Es difícil llevar la contraria a quien considere los cuatro relatos de Radicalizado como pertinentes. Con los argumentos que perfilan, las cuestiones que tratan, las especulaciones que estimulan, Cory Doctorow abre el esternón de la sociedad estadounidense y deja al descubierto algunas de sus vísceras más deterioradas. La violencia policial y el acoso contra las minorías; su demencial sistema sanitario; los extremos de explotación al que puede llegar el uso de software propietario… En Radicalizado hay clarividencia y compromiso en el diagnóstico de los síntomas y el esbozo de respuestas, alineados con una nítida visión política del contrato social. Todo ello explica el buen recibimiento, en su publicación original y en la traducción. Ahora bien, la mayoría de estos análisis pasan de puntillas sobre su enhebre de la ficción. Cómo Doctorow define y despliega los argumentos, la sustancia de los personajes que experimentan el drama, el tono de cada historia, la verosimilitud de los diálogos, la precisión de la trama y la estructura, las complejidades adosadas a cada tema… Facetas casi todas ellas donde se muestra menos atinado hasta, desde mi lectura, poner en entredicho sus aciertos. Una parte sustancial de Radicalizado se acerca más a la homilía de púlpito que a la ficción crítica, provocadora, subversiva. A la ciencia ficción de artículo de Wired que a un relato de revista de narrativa. Algo particularmente evidente en su primera pieza: “Pan no autorizado”.
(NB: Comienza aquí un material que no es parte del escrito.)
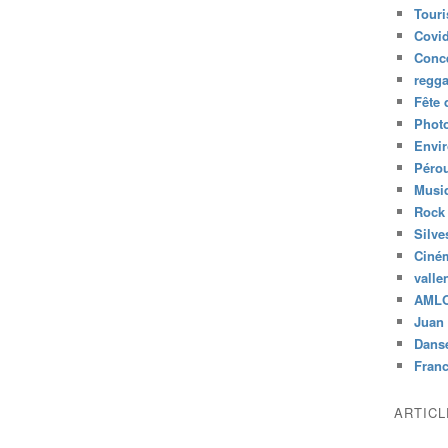
Tour
Covid
Conc
regg
Fête 
Phot
Envi
Péro
Musiq
Rock
Silve
Ciné
valle
AML
Juan 
Dans
Fran
ARTIC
En esta novela corta Doctorow es capaz de conectar e integrar la acogida de una inmigrante recién llegada a EE.UU. entre otros llegados previamente; su condición invisible para la población local; las diferentes formas de explotación, en su mayoría acopladas al uso de tecnologías de software propietario pero también conectadas con el acceso a unos medios condicionados por una situación económica siempre determinante. Hay inteligencia en cómo todo esto se ficcionaliza. Ahí está, por ejemplo, la ghettización en barriadas, llevada aquí al extremo de verla en un mismo edificio sin que, en mi caso, se dé de bruces con la verosimilitud. Sin embargo, no puedo decir lo mismo de la construcción del relato. “Pan no autorizado” queda tan embebido en esa labor especulativa del futuro cercano que se atora a la hora de insuflar un hálito emocional, también en juego, ineludible para amplificar los dilemas/problemas puestos de relevancia mediante los personajes.
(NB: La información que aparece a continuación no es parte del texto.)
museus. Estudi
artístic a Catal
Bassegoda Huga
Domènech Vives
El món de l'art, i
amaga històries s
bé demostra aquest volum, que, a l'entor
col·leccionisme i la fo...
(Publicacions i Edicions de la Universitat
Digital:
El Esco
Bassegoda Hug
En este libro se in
“Pan no autorizado” se asemeja a una masa hinchada que, siempre que se preste atención a los diálogos, admite su lectura en diagonal a lo grande. De hecho sus ideas se pueden resumir en un hilo de media docena de tweets sin perderse nada relevante. Sin duda son significativas y muestran caminos tortuosos en el uso de la tecnología y su penetración en nuestras vidas en pleno capitalismo tardío. Pero esta inteligencia no es suficiente para soslayar una redacción plana y pesada, un trazado argumental reiterativo, un aire de comedia de pillos que no termina de despegar, una trama meliflua que he leído con la tensión de quien se enfrenta a uno de esos dramas alemanes de sobremesa… Un quiero y no puedo cuyo flaqueo se acentúa en cuanto lo pones en la misma división de los incisivos cuentos de futuro cercano de Ted Chiang, N. K. Jemisin o muchos de los seleccionados por Ken Liu para sus dos antologías de ciencia ficción china. Todos ellos todavía en las librerías. Mejor no ir más hacia atrás en el tiempo.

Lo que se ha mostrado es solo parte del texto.